Sanctions et pression sur les approvisionnements énergétiques

Derrière les mots, la pression américaine sur l’énergie cubaine s’est intensifiée ces derniers mois. En janvier, Donald Trump a signé un décret menaçant d’imposer des droits de douane aux pays qui fourniraient du pétrole à l’île. Venezuela, qui était l’un des principaux fournisseurs, a cessé ses livraisons après que des troupes américaines eurent capturé à Caracas le président Nicolás Maduro; sa vice‑présidente Delcy Rodríguez lui a succédé, selon les informations rapportées.

Fragilités internes et conséquences pour la population

Díaz‑Canel a déclaré que Cuba n’a pas reçu de pétrole depuis trois mois à cause du « blocus ». Les habitants, eux, sont déjà habitués aux coupures d’électricité, tandis que des opposants et des experts pointent du doigt un réseau électrique longtemps mal entretenu.

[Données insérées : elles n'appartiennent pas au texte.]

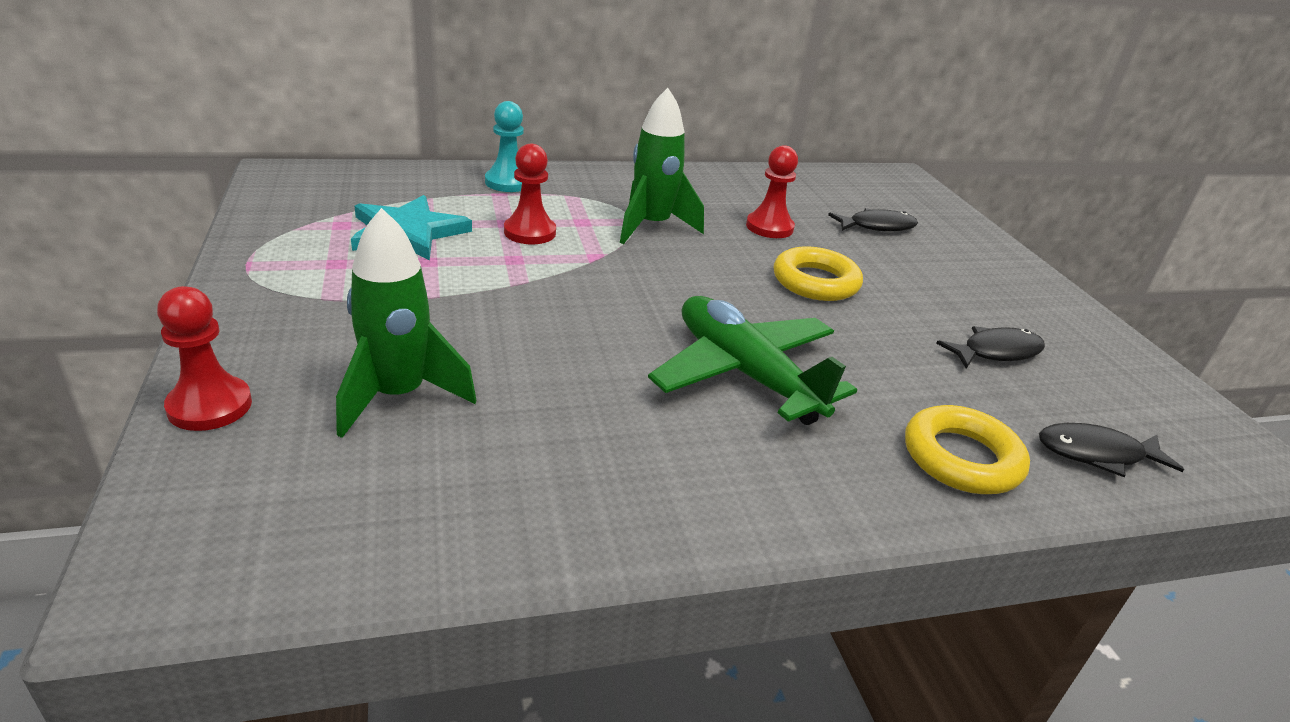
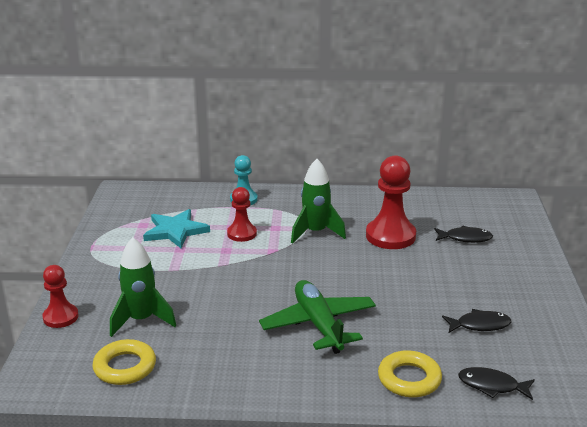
camera: 20 degrees right, 5 degrees down
red pawn [746,145,798,238] -> red pawn [366,155,416,249], size x1.68
yellow ring [774,246,863,301] -> yellow ring moved to [92,339,156,385]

Autrement dit : l’île accumule fragilités structurelles au moment même où la contrainte extérieure se durcit.

Risque d’escalade et enjeux diplomatiques

Ces éléments réunis expliquent pourquoi la remarque de Trump inquiète. Si, pour l’administration américaine, l’objectif affiché est de forcer un changement politique en affaiblissant l’économie et l’approvisionnement énergétique, pour les Cubains cela se traduit par des pénuries concrètes et des risques d’escalade diplomatique. Miguel Díaz‑Canel, en admettant des pourparlers, a ouvert une porte : resteront‑ils des négociations sensibles ou glissera‑t‑on vers une confrontation plus directe ?

Le message, simple et cru, est désormais public : Washington affiche une posture offensive et proclame la capacité d’agir sur l’île, tandis que Cuba endure des pannes et une raréfaction des carburants. La suite dépendra autant des choix de la Maison‑Blanche que de ceux des partenaires régionaux capables — ou non — de contourner les sanctions.